Avoiding electronics is also essential for a healthy sleep routine. Phones emit blue light, which messes with your melatonin production since blue light stimulates sunlight. Melatonin is a hormone which lets your body know when it is time to sleep and wake up. If your melatonin is out of whack, you will have a hard time falling asleep. Try to turn off your screens at least one hour before bedtime. On the other hand, natural light is great for you. Natural light keeps your body awake during the day. So keep your room dark at night, but allow the sun in during the morning and day.
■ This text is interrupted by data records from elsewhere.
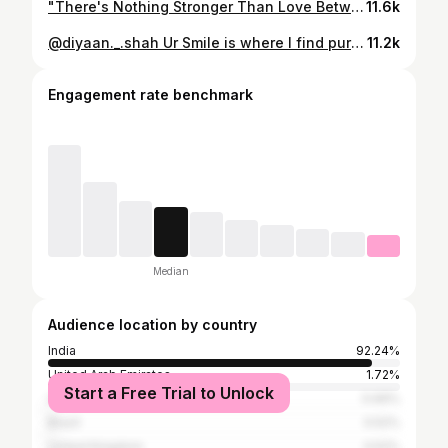
"There's Nothing Stronger Than Love Between A Mother And A Son" #love #momsofinstagram #biijal_shah #diyaanshaahofficial #proudsinglemom #indianwomen #instamood❤️ #instagram #moments #son #peace #india #strong #surat #strength
11.6k
@diyaan._.shah Ur Smile is where I find pure happiness and bliss. Love you my sonshine My lifeline, My Strength #biijal_shah #momsofinstagram #mom #proudsinglemom #son #love #smile #surat #bliss #lifeline #strength
11.2k
Engagement rate benchmark
Median
Audience location by country
India
92.24%
United Arab Emirates
1.72%
Start a Free Trial to Unlock
United States
0.69%
Brazil
0.52%
United Kingdom
0.52%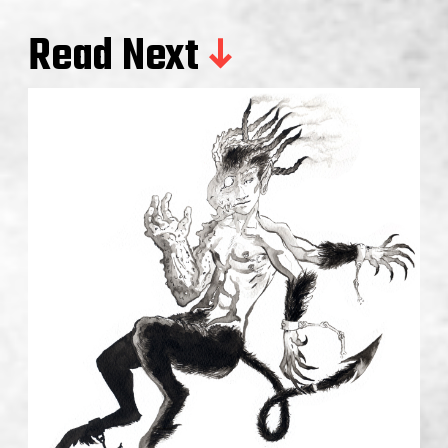
Read Next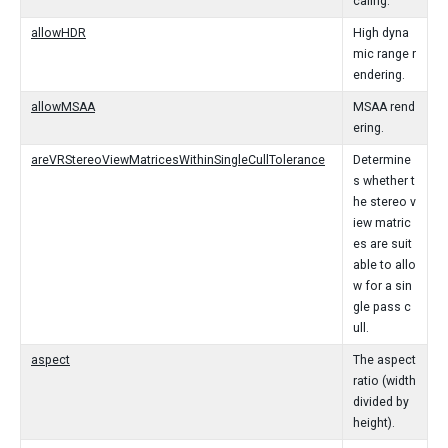
caling.
allowHDR
High dyna
mic range r
endering.
allowMSAA
MSAA rend
ering.
areVRStereoViewMatricesWithinSingleCullTolerance
Determine
s whether t
he stereo v
iew matric
es are suit
able to allo
w for a sin
gle pass c
ull.
aspect
The aspect
ratio (width
divided by
height).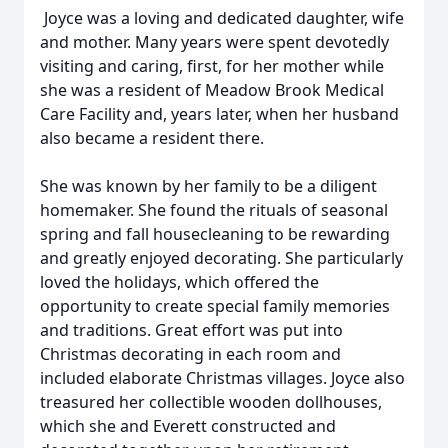
Joyce was a loving and dedicated daughter, wife
and mother. Many years were spent devotedly
visiting and caring, first, for her mother while
she was a resident of Meadow Brook Medical
Care Facility and, years later, when her husband
also became a resident there.
She was known by her family to be a diligent
homemaker. She found the rituals of seasonal
spring and fall housecleaning to be rewarding
and greatly enjoyed decorating. She particularly
loved the holidays, which offered the
opportunity to create special family memories
and traditions. Great effort was put into
Christmas decorating in each room and
included elaborate Christmas villages. Joyce also
treasured her collectible wooden dollhouses,
which she and Everett constructed and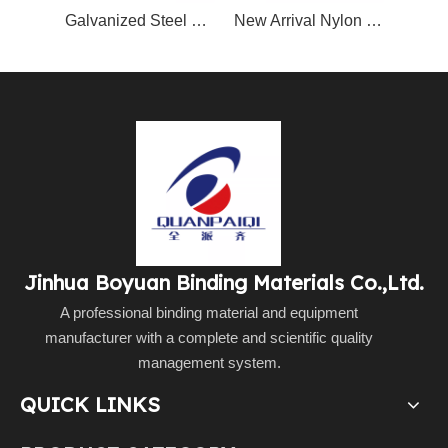
Galvanized Steel Nylon Coated Book Binding Metal Wire Double Wire O Spool
New Arrival Nylon Coated Double Loop Wire for Calendar & Notebook Spool Packing
Jinhua Boyuan Binding Materials Co.,Ltd.
A professional binding material and equipment
manufacturer with a complete and scientific quality
management system.
QUICK LINKS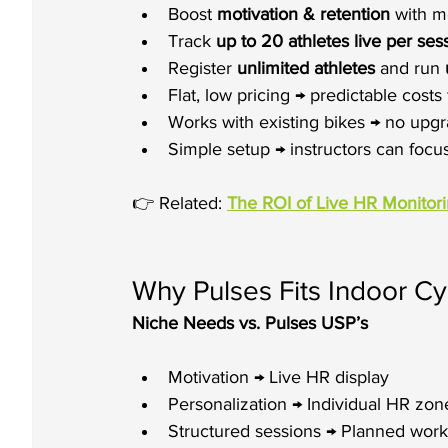
Boost 
motivation & retention
 with m
Track 
up to 20 athletes live per ses
Register 
unlimited athletes
 and run 
Flat, low pricing → predictable costs 
Works with existing bikes → no upgr
Simple setup → instructors can focu
👉 Related: 
The ROI of Live HR Monitor
Why Pulses Fits Indoor Cyc
Niche Needs vs. Pulses USP’s
Motivation → Live HR display
Personalization → Individual HR zon
Structured sessions → Planned work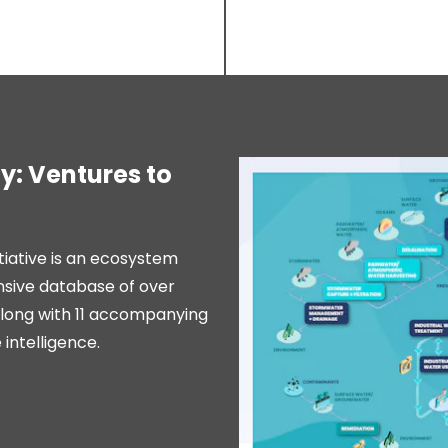
: Ventures to
itiative is an ecosystem
nsive database of over
along with 11 accompanying
intelligence.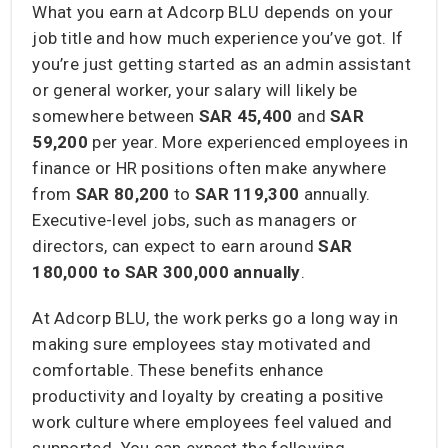
What you earn at Adcorp BLU depends on your
job title and how much experience you’ve got. If
you’re just getting started as an admin assistant
or general worker, your salary will likely be
somewhere between
SAR 45,400
and
SAR
59,200
per year. More experienced employees in
finance or HR positions often make anywhere
from
SAR 80,200
to
SAR 119,300
annually.
Executive-level jobs, such as managers or
directors, can expect to earn around
SAR
180,000 to SAR 300,000
annually
.
At Adcorp BLU, the work perks go a long way in
making sure employees stay motivated and
comfortable. These benefits enhance
productivity and loyalty by creating a positive
work culture where employees feel valued and
supported. You can expect the following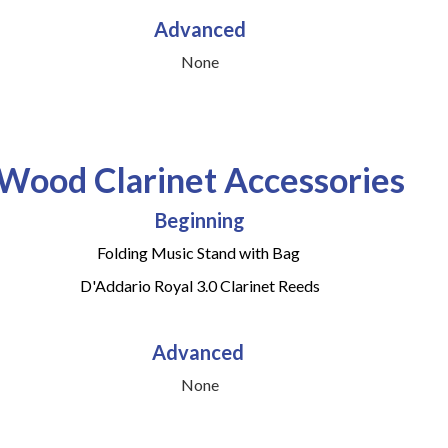
Advanced
None
Wood Clarinet Accessories
Beginning
Folding Music Stand with Bag
D'Addario Royal 3.0 Clarinet Reeds
Advanced
None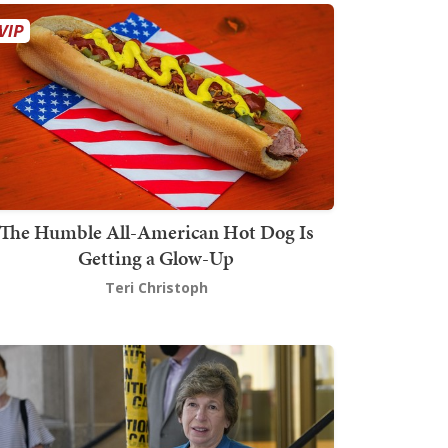
The Humble All-American Hot Dog Is
Getting a Glow-Up
Teri Christoph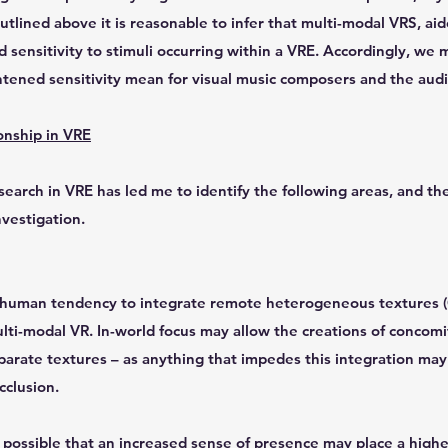
utlined above it is reasonable to infer that multi-modal VRS, aid
 sensitivity to stimuli occurring within a VRE. Accordingly, we 
tened sensitivity mean for visual music composers and the audio
onship in VRE
earch in VRE has led me to identify the following areas, and the
nvestigation.
e human tendency to integrate remote heterogeneous textures (
ti-modal VR. In-world focus may allow the creations of concomi
arate textures – as anything that impedes this integration ma
cclusion.
is possible that an increased sense of presence may place a hig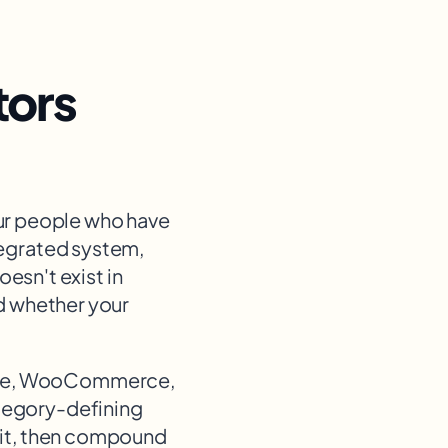
tors
ur people who have
tegrated system,
esn't exist in
nd whether your
ce, WooCommerce,
ategory-defining
g it, then compound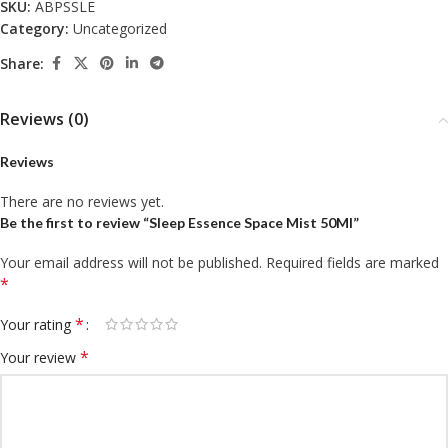
SKU:
ABPSSLE
Category:
Uncategorized
Share:
Reviews (0)
Reviews
There are no reviews yet.
Be the first to review “Sleep Essence Space Mist 50Ml”
Your email address will not be published.
Required fields are marked
*
*
Your rating
*
Your review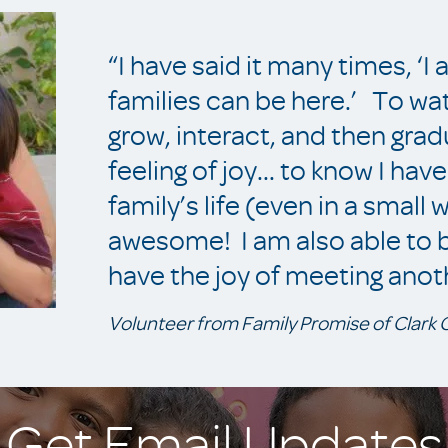
“I have said it many times, ‘I
families can be here.’ To wa
grow, interact, and then gra
feeling of joy... to know I ha
family’s life (even in a small 
awesome! I am also able to be
have the joy of meeting anot
Volunteer from Family Promise of Clark
Get Email Updates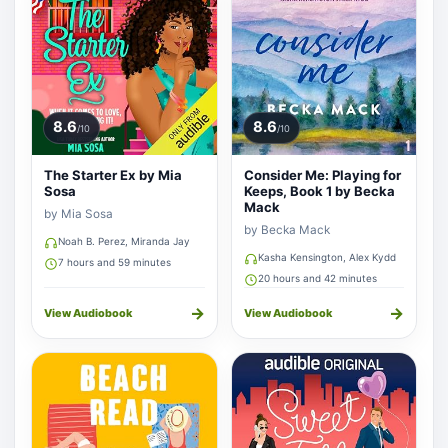
8.6
8.6
/10
/10
The Starter Ex by Mia
Consider Me: Playing for
Sosa
Keeps, Book 1 by Becka
Mack
by Mia Sosa
by Becka Mack
Noah B. Perez, Miranda Jay
Kasha Kensington, Alex Kydd
7 hours and 59 minutes
20 hours and 42 minutes
→
→
View Audiobook
View Audiobook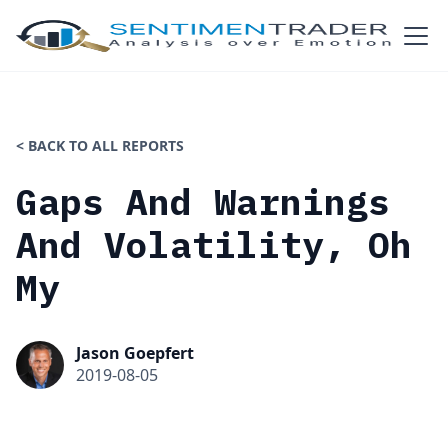
< BACK TO ALL REPORTS
Gaps And Warnings
And Volatility, Oh
My
Jason Goepfert
2019-08-05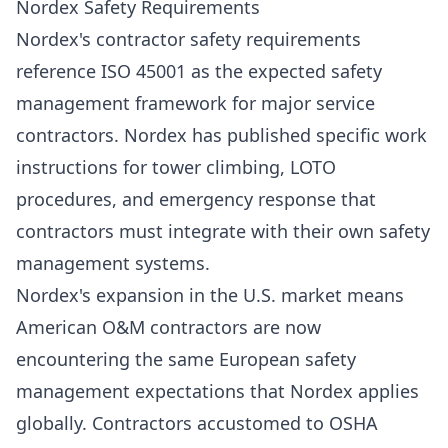
Nordex Safety Requirements
Nordex's contractor safety requirements
reference ISO 45001 as the expected safety
management framework for major service
contractors. Nordex has published specific work
instructions for tower climbing, LOTO
procedures, and emergency response that
contractors must integrate with their own safety
management systems.
Nordex's expansion in the U.S. market means
American O&M contractors are now
encountering the same European safety
management expectations that Nordex applies
globally. Contractors accustomed to OSHA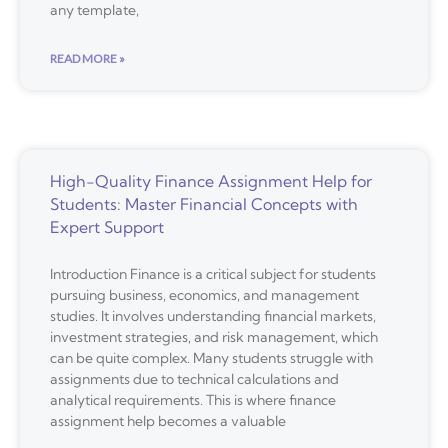
any template,
READ MORE »
High-Quality Finance Assignment Help for
Students: Master Financial Concepts with
Expert Support
Introduction Finance is a critical subject for students
pursuing business, economics, and management
studies. It involves understanding financial markets,
investment strategies, and risk management, which
can be quite complex. Many students struggle with
assignments due to technical calculations and
analytical requirements. This is where finance
assignment help becomes a valuable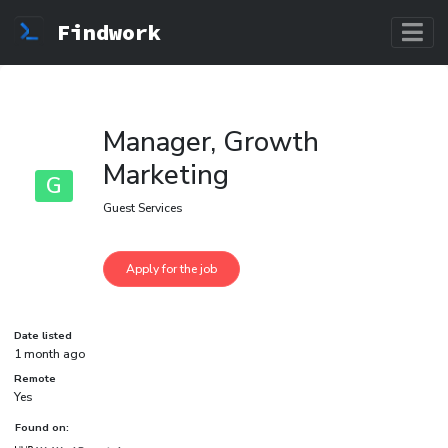
Findwork
Manager, Growth
Marketing
G
Guest Services
Date listed
1 month ago
Remote
Yes
Found on: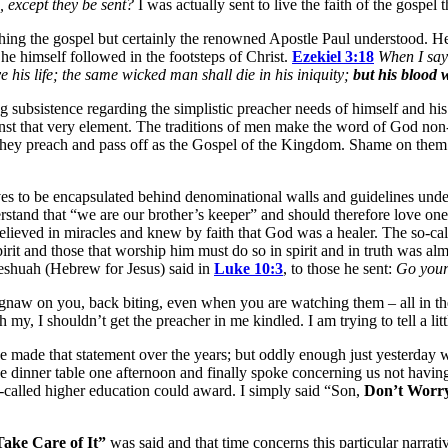
 except they be sent?
I was actually sent to live the faith of the gospel
ing the gospel but certainly the renowned Apostle Paul understood. He 
he himself followed in the footsteps of Christ.
Ezekiel 3:18
When I say 
 his life; the same wicked man shall die in his iniquity;
but his blood w
ing subsistence regarding the simplistic preacher needs of himself and his
ainst that very element. The traditions of men make the word of God non
 they preach and pass off as the Gospel of the Kingdom. Shame on them! 
s to be encapsulated behind denominational walls and guidelines understo
rstand that “we are our brother’s keeper” and should therefore love on
lieved in miracles and knew by faith that God was a healer. The so-cal
rit and those that worship him must do so in spirit and in truth was alm
 Yeshuah (Hebrew for Jesus) said in
Luke 10:3
, to those he sent:
Go your
w on you, back biting, even when you are watching them – all in the na
y, I shouldn’t get the preacher in me kindled. I am trying to tell a litt
ve made that statement over the years; but oddly enough just yesterda
 the dinner table one afternoon and finally spoke concerning us not havi
o-called higher education could award. I simply said “Son,
Don’t Worry
ake Care of It”
was said and that time concerns this particular narrati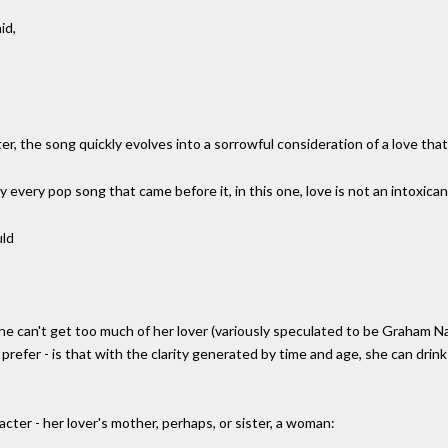
id,
r, the song quickly evolves into a sorrowful consideration of a love that 
y every pop song that came before it, in this one, love is not an intoxican
uld
e can't get too much of her lover (variously speculated to be Graham Na
 prefer - is that with the clarity generated by time and age, she can drink
acter - her lover's mother, perhaps, or sister, a woman: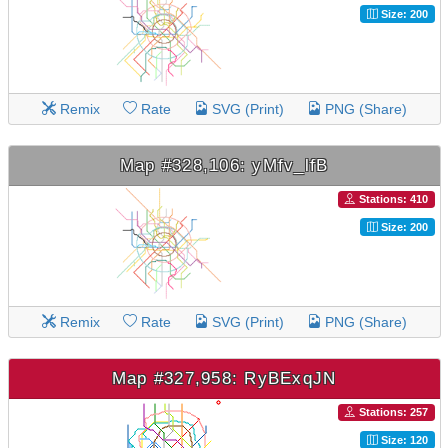
Size: 200
Remix
Rate
SVG (Print)
PNG (Share)
Map #328,106: yMfv_lfB
Stations: 410
Size: 200
Remix
Rate
SVG (Print)
PNG (Share)
Map #327,958: RyBExqJN
Stations: 257
Size: 120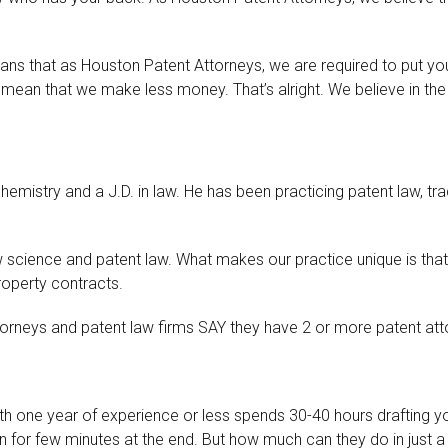
ans that as Houston Patent Attorneys, we are required to put you
ean that we make less money. That’s alright. We believe in the 
chemistry and a J.D. in law. He has been practicing patent law, tr
science and patent law. What makes our practice unique is that 
roperty contracts.
orneys and patent law firms SAY they have 2 or more patent attor
with one year of experience or less spends 30-40 hours drafting y
n for few minutes at the end. But how much can they do in just 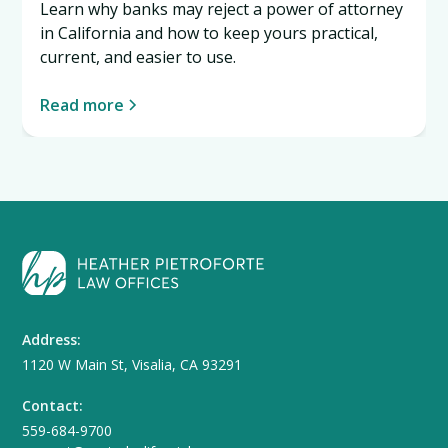
Learn why banks may reject a power of attorney
in California and how to keep yours practical,
current, and easier to use.
Read more
Address:
1120 W Main St, Visalia, CA 93291
Contact:
559-684-9700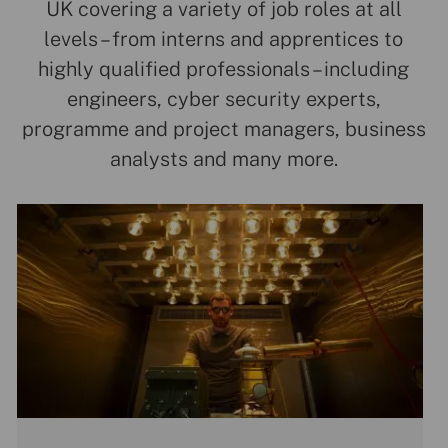
UK covering a variety of job roles at all
levels – from interns and apprentices to
highly qualified professionals – including
engineers, cyber security experts,
programme and project managers, business
analysts and many more.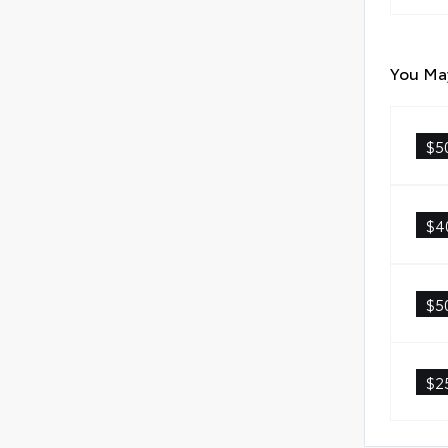
You May
$5
$4
$5
$2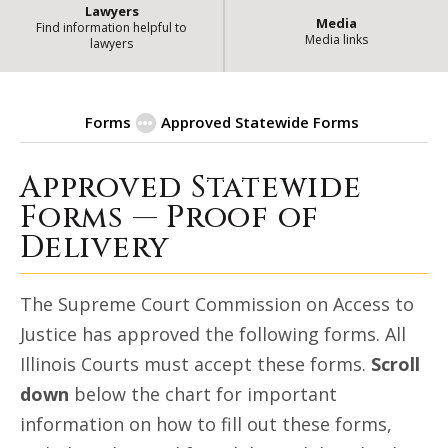
Lawyers
Media
Find information helpful to
Media links
lawyers
Forms
Approved Statewide Forms
Approved Statewide
| State of Illin
Proof of Delivery
Forms — Proof of
Delivery
The Supreme Court Commission on Access to
Justice has approved the following forms. All
Illinois Courts must accept these forms.
Scroll
down
below the chart for important
information on how to fill out these forms,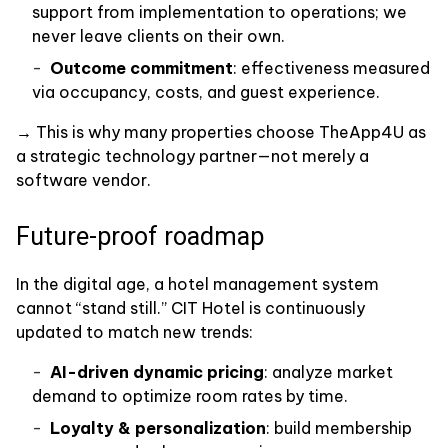
support from implementation to operations; we
never leave clients on their own.
Outcome commitment
: effectiveness measured
via occupancy, costs, and guest experience.
→ This is why many properties choose TheApp4U as
a strategic technology partner—not merely a
software vendor.
Future-proof roadmap
In the digital age, a hotel management system
cannot “stand still.” CIT Hotel is continuously
updated to match new trends:
AI-driven dynamic pricing
: analyze market
demand to optimize room rates by time.
Loyalty & personalization
: build membership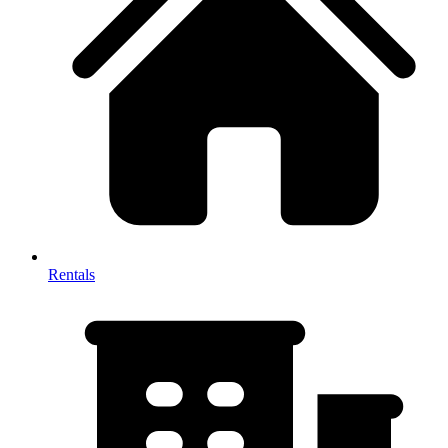
Rentals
Watch the caffeine intake after noon

There is a reason caffeine is called a drug. Many sleep-deprived students rely on coffee to help them power through the day. However, caffeine after 12 PM stays in your body and affects how you sleep. Caffeine can delay the timing of your internal body clock, reduce your sleep time, and reduce the amount of deep sleep you can get. Remember, deep or REM sleep is essential for memory consolidation and reorganization. Caffeine creates a cycle of sleep deprivation. When you consume caffeine before bedtime, you lose sleep, prompting you to drink more coffee and so on.

 

Embrace Micro-Naps

I always say that it is impossible for me to nap during the day, but napping is actually very beneficial. A little power nap of 15 minutes can boost your cognitive performance and help you focus. In one study, participants were asked to memorize 30 words. Next, the participants were given a small break — then asked to recall the words. Those who did not take a nap, remembered six words. Those who took a six-minute nap remembered eight words, and those who took a 30 minute nap remembered nine words. This improved recall following napping is because napping allows the brain to be on diffuse mode and consolidate information, so the participants who took a nap were able to remember more words. Just remember, if you are going to take a nap, make sure it is not too close to your bedtime so it does not mess with your circadian rhythm. 

Exercise!

I really want to stress how amazingly transformative exercise is. As neuroscientist Wendy Suzuki describes it: “Exercise is a supercharged 401k for your brain.” When you exercise, your body releases a “bubble bath” of neurochemicals, neurotransmitters, and endorphins, which help improve your focus and energy. Exercising for 20-30 minutes can lead to about one to two hours of focus and energy. A 20-minute walk gives you more energy than caffeine does, plus there are no negative after effects to exercise. Just make sure you stop two hours before bed so that your body has time to cool down. The minimum amount of exercise to feel these amazing benefits is at least 30 minutes a day, three times a week. The hippocampus, which plays a major part in learning and memory, actually increases in volume when you exercise because exercise creates new brain cells in the hippocampus. Your brain is like a muscle. Exercise strengthens your prefrontal cortex and hippocampus, which are most susceptible to degeneration with age. Exercise gives you better mood, better energy, and better attention.

I hope I’ve inspired you to go take a nap, get some sleep, or exercise for 30 minutes. I also hope that you will try these strategies and get at least eight hours of sleep per night. Sleep and exercise combined are excellent study strategies. Don’t sacrifice them.